Una volta il comune approccio medico era quello di sottovalutare tutte le patologie di natura psicologica, ma Freud invece portò una svolta a quest’ambito, osservando più attentamente i sintomi nevrotici (tensione muscolare, stanchezza cronica e disturbi del sonno).

Tornando a Vienna, Sigmund conosce e divenne collaboratore di un medico, Josef Breuer, il quale aveva notato che l’ipnosi risultava utile per tenere sotto controllo i sintomi isterici attraverso la suggestione che crea, ma anche per far ricordare ai pazienti degli episodi spiacevoli dimenticati e nascosti nell’inconscio. Continuando a indagare da solo le cause delle isterie, Freud arrivò a capire che alla base dei sintomi nevrotici c’era un conflitto tra le forze inconsce e da tale scoperta nacque la Psicoanalisi, lo studio della mente dell’individuo. Come ogni teoria e sensazionale scoperta che si rispetti, la teoria di Freud non ebbe un immediato successo, essendo troppo avanti nell’orologio della Storia. Nel 1910 tuttavia avvenne la svolta: a Norimberga venne fondata la Società internazionale degli psicoanalisti.
Nel 1938, con il Nazismo al potere, Freud fu costretto a trasferirsi a Londra, dove morirà un anno dopo a causa di un tumore alla gola, essendo amante di sigari (ne fumava regolarmente 20 al giorno). Quando il cancro divenne troppo doloroso da sopportare, disse al suo medico personale di procedere al suicidio assistito attraverso una iniezione di morfina.
Neppure Sigmund Freud era esente da paure o dipendenze: era ad esempio terrorizzato dal numero 62 ed era pienamente convinto che, raggiunta quell’età, sarebbe morto. Inoltre, dai ventotto ai quarant’anni, fu dipendente dalla cocaina.
La teoria fondatrice della Psicoanalisi fu che la psiche di un individuo non è dominata da processi che noi riteniamo consapevoli, ma da un’attività inconscia. Proviamo, in altre parole, a immaginare un iceberg: sulla sua punta troviamo il conscio, che è solo una piccolissima parte, mentre la base, ossia la porzione più grande, rappresenta l’inconscio.

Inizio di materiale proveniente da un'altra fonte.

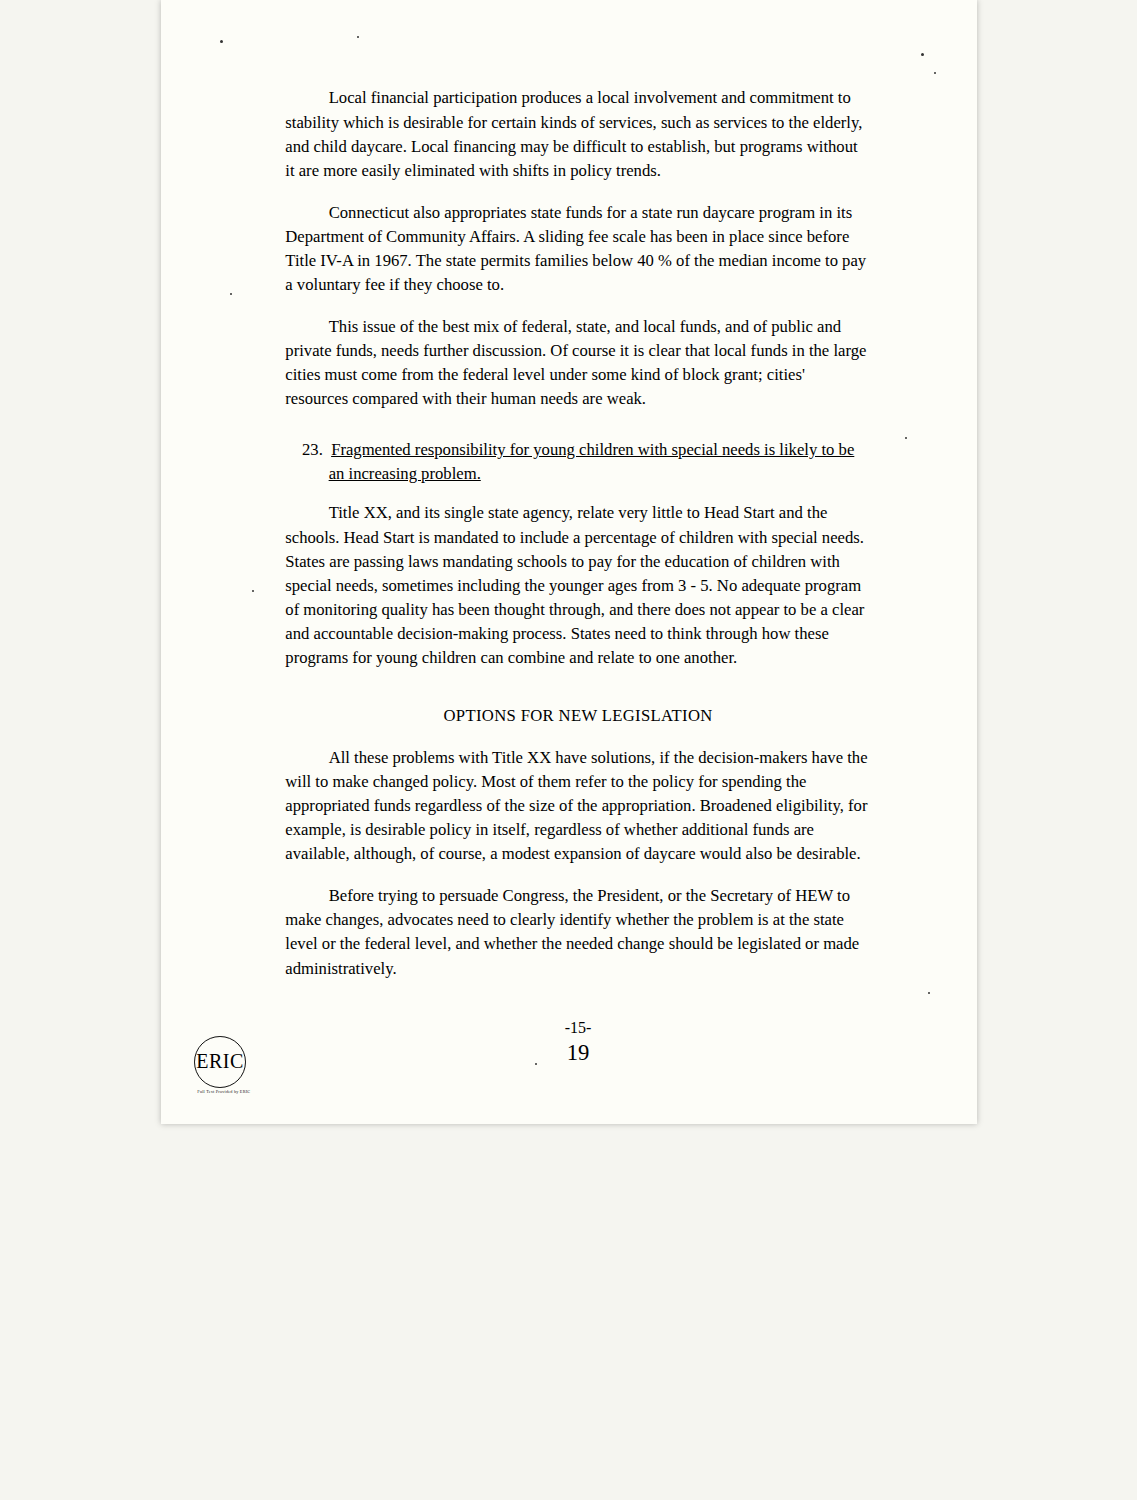Local financial participation produces a local involvement and commitment to stability which is desirable for certain kinds of services, such as services to the elderly, and child daycare. Local financing may be difficult to establish, but programs without it are more easily eliminated with shifts in policy trends.
Connecticut also appropriates state funds for a state run daycare program in its Department of Community Affairs. A sliding fee scale has been in place since before Title IV-A in 1967. The state permits families below 40 % of the median income to pay a voluntary fee if they choose to.
This issue of the best mix of federal, state, and local funds, and of public and private funds, needs further discussion. Of course it is clear that local funds in the large cities must come from the federal level under some kind of block grant; cities' resources compared with their human needs are weak.
23. Fragmented responsibility for young children with special needs is likely to be an increasing problem.
Title XX, and its single state agency, relate very little to Head Start and the schools. Head Start is mandated to include a percentage of children with special needs. States are passing laws mandating schools to pay for the education of children with special needs, sometimes including the younger ages from 3 - 5. No adequate program of monitoring quality has been thought through, and there does not appear to be a clear and accountable decision-making process. States need to think through how these programs for young children can combine and relate to one another.
OPTIONS FOR NEW LEGISLATION
All these problems with Title XX have solutions, if the decision-makers have the will to make changed policy. Most of them refer to the policy for spending the appropriated funds regardless of the size of the appropriation. Broadened eligibility, for example, is desirable policy in itself, regardless of whether additional funds are available, although, of course, a modest expansion of daycare would also be desirable.
Before trying to persuade Congress, the President, or the Secretary of HEW to make changes, advocates need to clearly identify whether the problem is at the state level or the federal level, and whether the needed change should be legislated or made administratively.
-15-
19
ERIC
Full Text Provided by ERIC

Sull’equilibrio che l’Io riesce a raggiungere si gioca”, Sigmund Freud.
Sigmund Freud definì inoltre il concetto di personalità dell’Individuo, che si crea a partire dall’equilibrio di tre istanze inconsce.

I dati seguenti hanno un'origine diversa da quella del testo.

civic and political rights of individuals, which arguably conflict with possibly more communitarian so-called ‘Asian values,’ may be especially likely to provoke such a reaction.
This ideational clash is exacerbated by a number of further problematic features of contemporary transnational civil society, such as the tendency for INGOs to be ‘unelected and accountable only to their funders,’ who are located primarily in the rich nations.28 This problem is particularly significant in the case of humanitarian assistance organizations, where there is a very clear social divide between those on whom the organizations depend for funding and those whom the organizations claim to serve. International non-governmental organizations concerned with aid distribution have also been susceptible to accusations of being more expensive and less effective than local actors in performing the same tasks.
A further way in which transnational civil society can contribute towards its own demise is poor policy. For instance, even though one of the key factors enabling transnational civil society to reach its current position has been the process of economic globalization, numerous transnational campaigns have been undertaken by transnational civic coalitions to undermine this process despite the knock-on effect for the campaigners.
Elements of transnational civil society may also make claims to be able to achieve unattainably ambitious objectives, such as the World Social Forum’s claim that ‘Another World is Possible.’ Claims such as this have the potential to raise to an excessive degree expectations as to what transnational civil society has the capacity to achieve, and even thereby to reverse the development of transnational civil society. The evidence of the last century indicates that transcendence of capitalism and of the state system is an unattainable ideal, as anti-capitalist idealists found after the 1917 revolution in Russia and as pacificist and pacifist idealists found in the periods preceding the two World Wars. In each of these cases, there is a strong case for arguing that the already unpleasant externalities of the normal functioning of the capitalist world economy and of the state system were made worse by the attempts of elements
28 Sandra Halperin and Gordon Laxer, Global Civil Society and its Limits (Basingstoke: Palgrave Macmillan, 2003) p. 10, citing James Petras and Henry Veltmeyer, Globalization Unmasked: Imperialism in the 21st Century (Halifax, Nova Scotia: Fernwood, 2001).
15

Tali istanze sono l’Id, ossia la parte oscura della nostra personalità che ignora i valori, non conosce la differenza tra Bene o Male e neanche la moralità delle sue azioni, seguendo pertanto l’inesorabile principio del piacere.
L’Ego. e cioè la parte organizzata della personalità che deve equilibrare le pressioni dell’Individuo, spesso contraddittorie tra loro.
E infine il Super-Ego, costituito dall’insieme di tutte le proibizioni presenti nell’Individuo nei primi anni della sua vita, proibizioni che sono destinate ad accompagnarlo negli anni a venire.
È soprattutto grazie al genio di questo studioso se oggi possiamo dire di aver iniziato a comprendere realmente ciò che Siamo.